What This Trip Is Not
It is not a quick or casual add-on. Getting to Canaima and doing the Angel Falls expedition properly requires at minimum three full days in the park plus travel days on either side. The expedition is physically demanding. And Canaima is not cheap relative to the rest of Venezuela — remote logistics cost money.
It is, however, one of the most extraordinary places I have been in all my years of travel. Plan it as a destination in its own right.

A Final Thought
I came home from Venezuela with a suitcase full of damp clothes, wet shoes, a thousand photographs, and a kind of tiredness that sits differently from ordinary exhaustion. The kind that means you used yourself well.
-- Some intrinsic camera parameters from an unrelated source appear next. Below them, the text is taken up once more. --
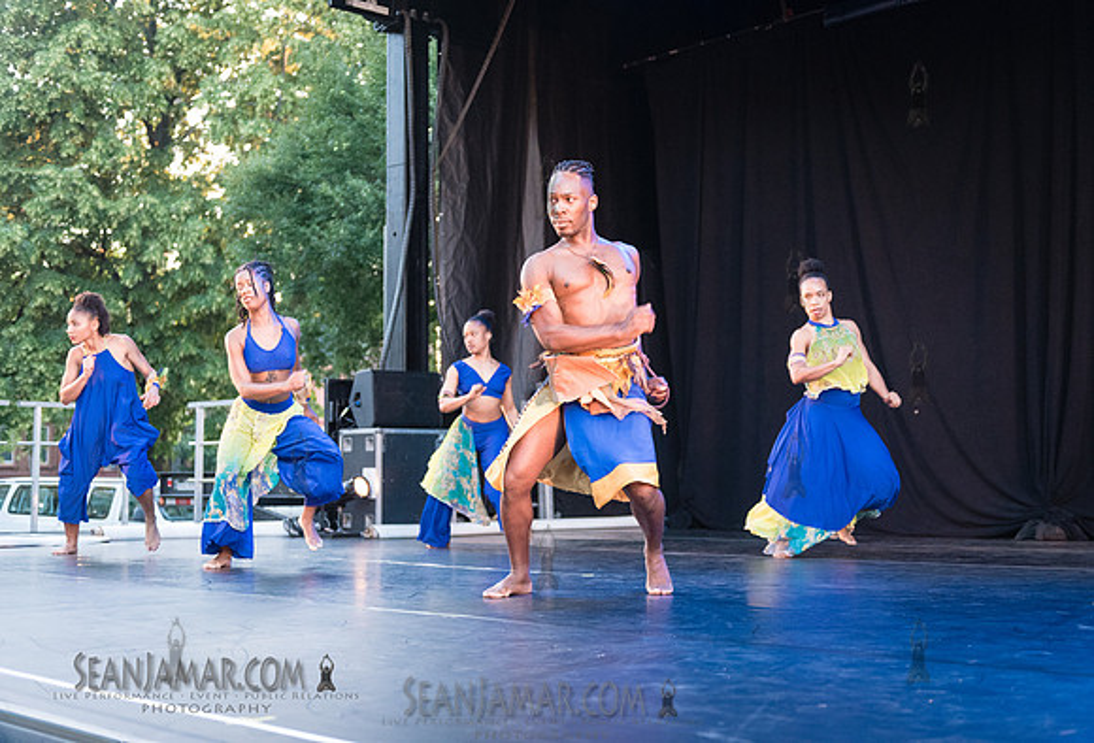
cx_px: 599
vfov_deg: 27.9
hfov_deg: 40.1
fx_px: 1497
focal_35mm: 49
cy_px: 343
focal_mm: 45
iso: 3200
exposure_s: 1/400
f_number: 2.8
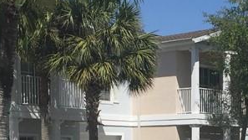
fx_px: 717
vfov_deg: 10.6
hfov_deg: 19.1
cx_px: 242
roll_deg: -0.5
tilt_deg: -5.2
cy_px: 224
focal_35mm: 109
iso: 32
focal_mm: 4.15
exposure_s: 1/3049
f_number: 2.2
The Venezuela in my head before I went was built from headlines and warnings and friends who loved the country and were afraid for it. None of that disappeared on the trip. Caracas is complicated. The political murals are impossible to miss. The country carries visible weight. And running alongside all of that: rivers that run golden-red through ancient jungle, tepuis that rise out of the mist like something from before human time, Pemon people who have called this place home for thousands of years, and a waterfall that refuses to be described adequately in any language. And the people I met were some of the warmest. The departing thoughts of my co-travelers to me were: “I have a home in Venezuela now, come again soon.”
My Venezuelan friend asked me afterward what I thought. I told him the truth: I should have gone sooner, and I understood now why he loves it.
Some places push you, humble you, and reward you in equal measure. Salto Ángel is one of them.